DO NOT invest in stocks. Your investment horizon (possibly as short as 2 years from now) is much too short. You've probably heard it before, but there is a general, well-established relationship between risk and return when it comes to securities (whether equities or fixed income). Meaning, you can't expect significant returns without significant risk, at least in the short-term.

So if you really might need to use the money as soon as two years from now, I don't think stocks should be considered. (And I'd go so far as to say that if you consulted an adviser who suggested putting the money into stocks (probably through one or more mutual funds, or ETFs, run away.) Unfortunately, there are also very, very few knowledgeable investors who would put their money into fixed income securities (bonds, etc.), directly or indirectly (e.g., through a fixed income mutual fund), because of the significant risk that interest rates will go up over the next few years. And if you try to limit that risk by using shorter durations (basically, maturities -- but it's a bit more complicated than that) . . . well, look at what money market funds (or savings accounts) are now paying; almost nothing.

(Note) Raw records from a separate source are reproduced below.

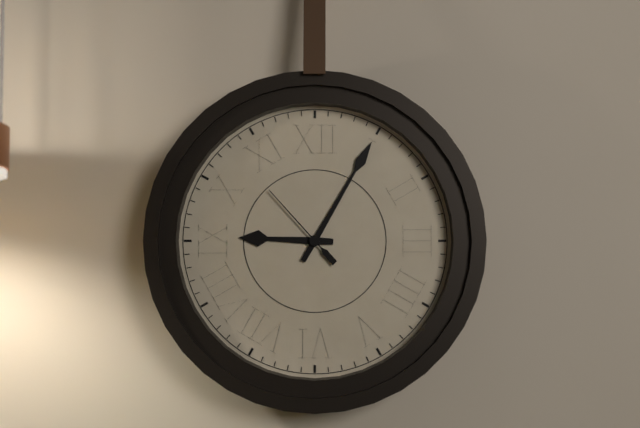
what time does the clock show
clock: 9:05:53
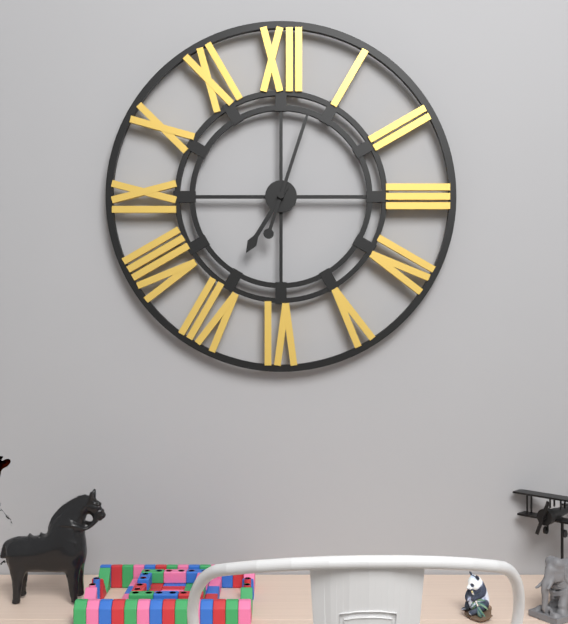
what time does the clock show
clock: 7:03
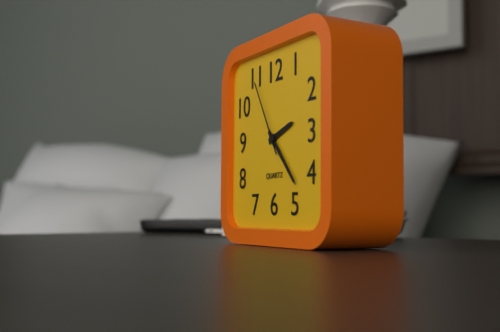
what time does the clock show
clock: 2:23:55
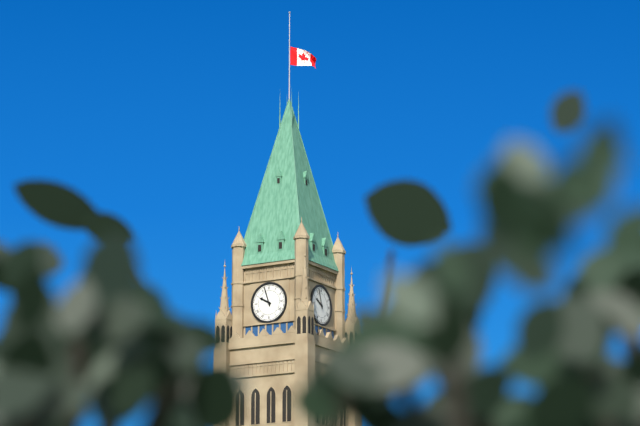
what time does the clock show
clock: 9:57
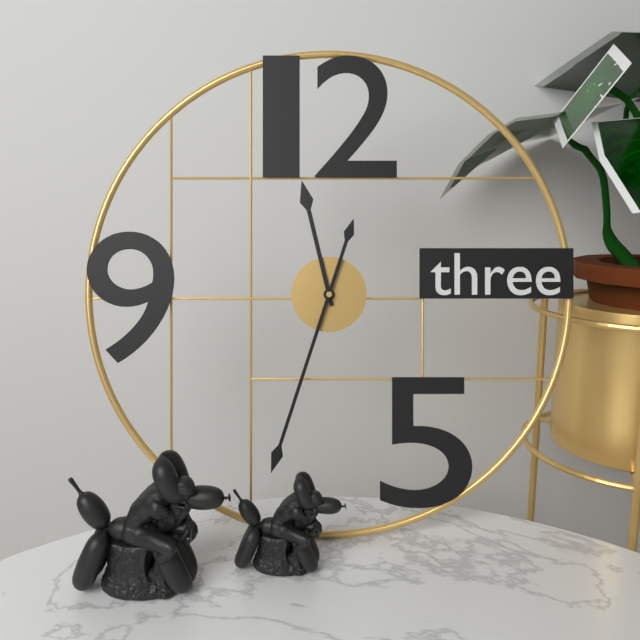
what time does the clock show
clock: 11:33
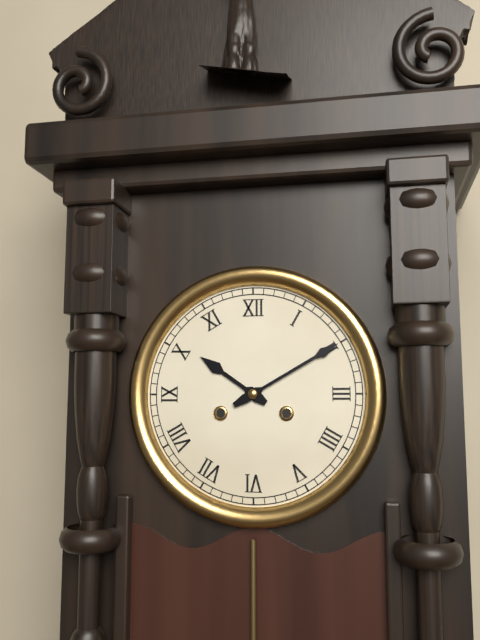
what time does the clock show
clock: 10:10
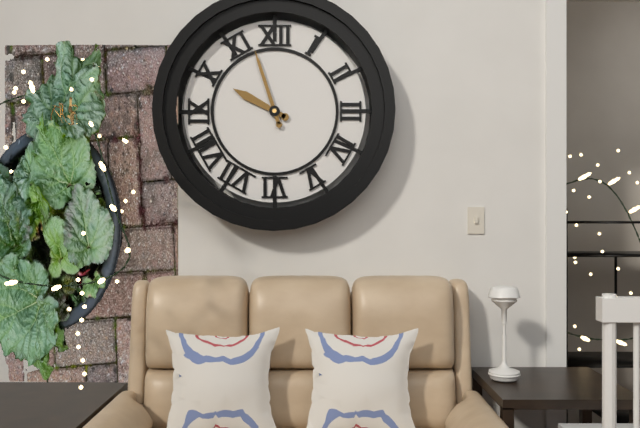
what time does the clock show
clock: 9:57
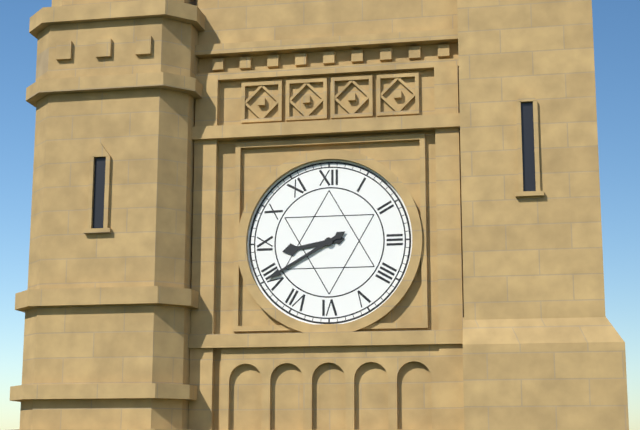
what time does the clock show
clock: 8:40
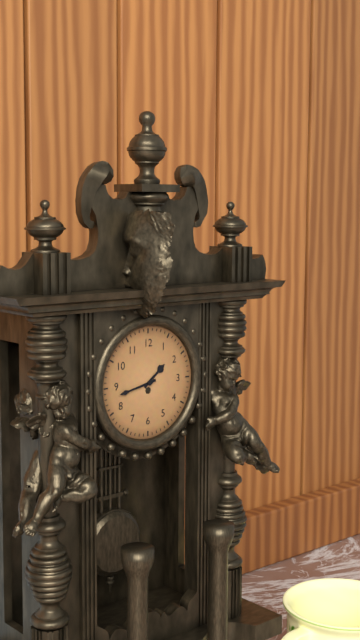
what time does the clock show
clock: 1:43
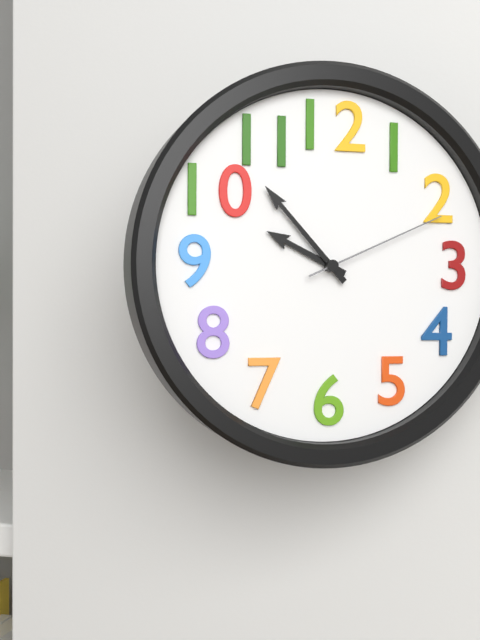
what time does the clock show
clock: 9:53:11
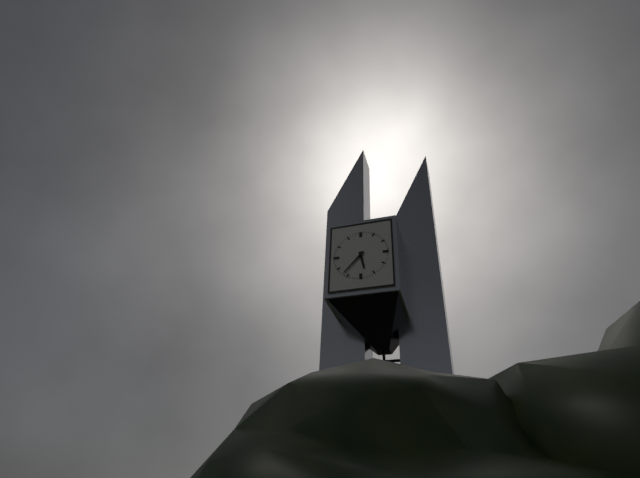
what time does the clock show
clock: 5:37
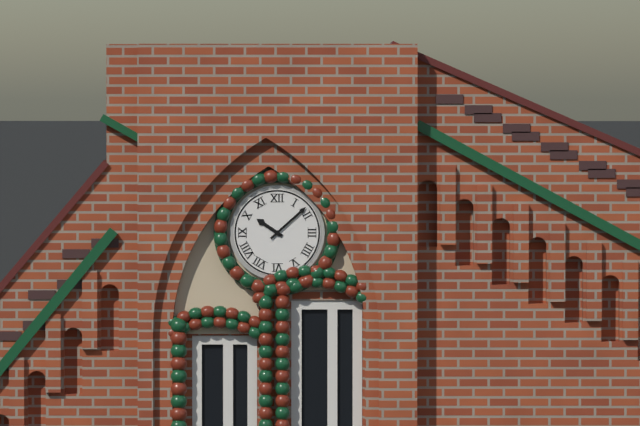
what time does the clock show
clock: 10:08
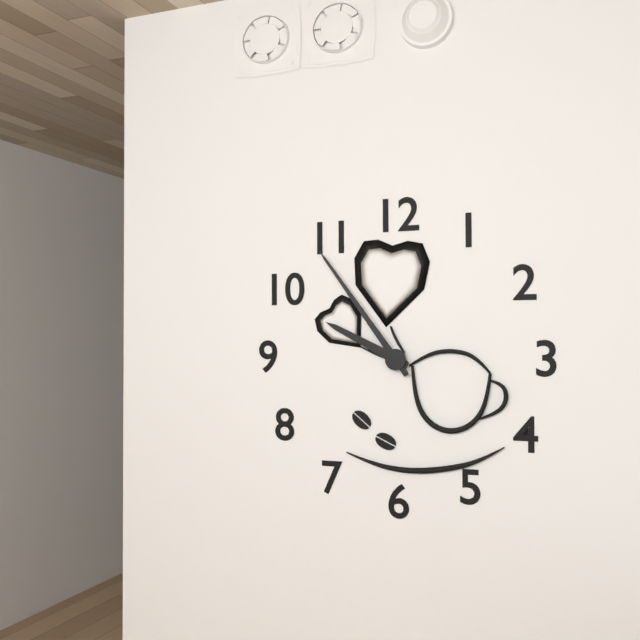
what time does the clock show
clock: 9:54
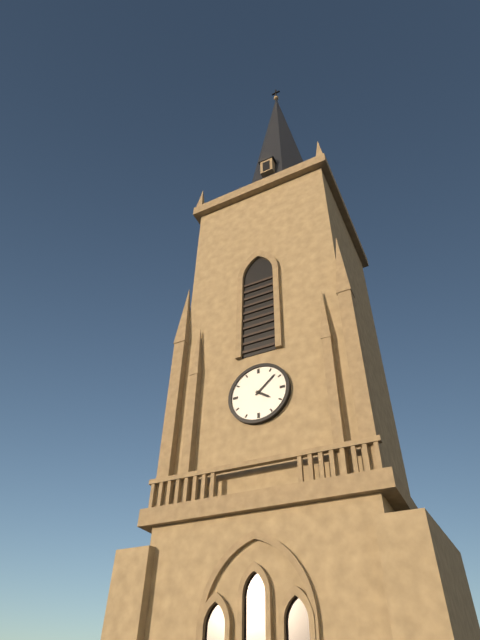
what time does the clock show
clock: 4:08
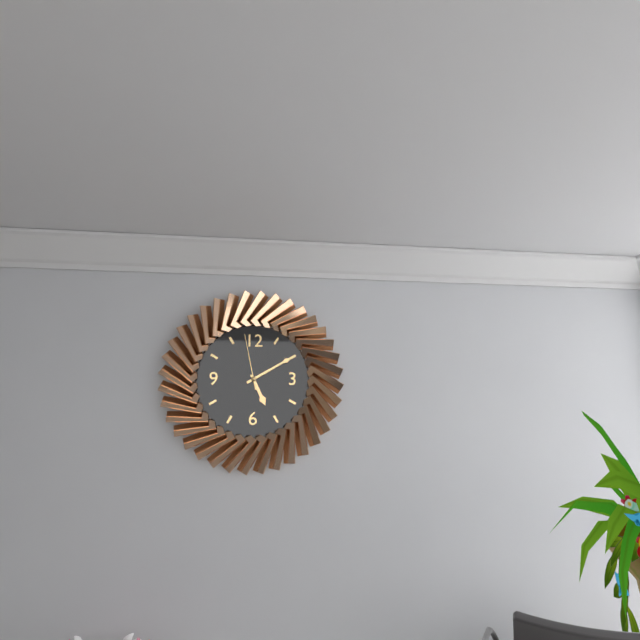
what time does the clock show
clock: 5:10:58
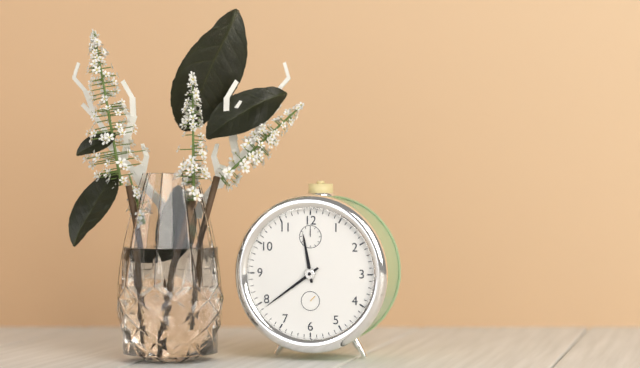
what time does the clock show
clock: 11:39
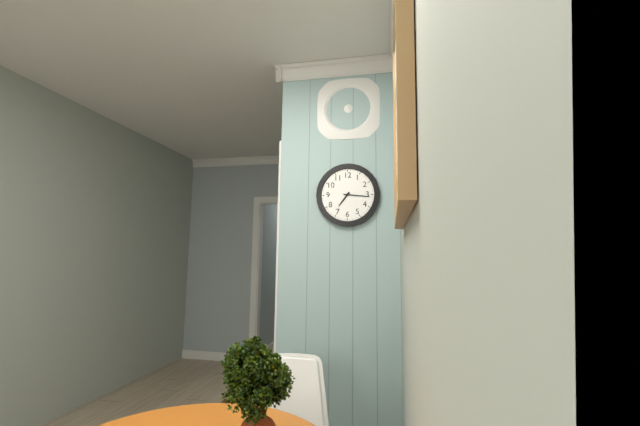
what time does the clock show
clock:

So consider something like an unglamorous bank CD (with a maturity not inconsistent with your investment horizon).

One last piece of advice: if you do seek out an investment adviser -- a real adviser, not a broker or insurance salesman who says they're a financial planner or adviser -- most are likely to suggest you invest in a mutual fund with a "12b-1" fee to their firm. Forget about it. The most ethical advisers, in my opinion, are fee-based planners, i.e., they will likely want to charge an hourly fee. If they're willing to spend time with you at all, given the relatively modest amount you're seeking to invest.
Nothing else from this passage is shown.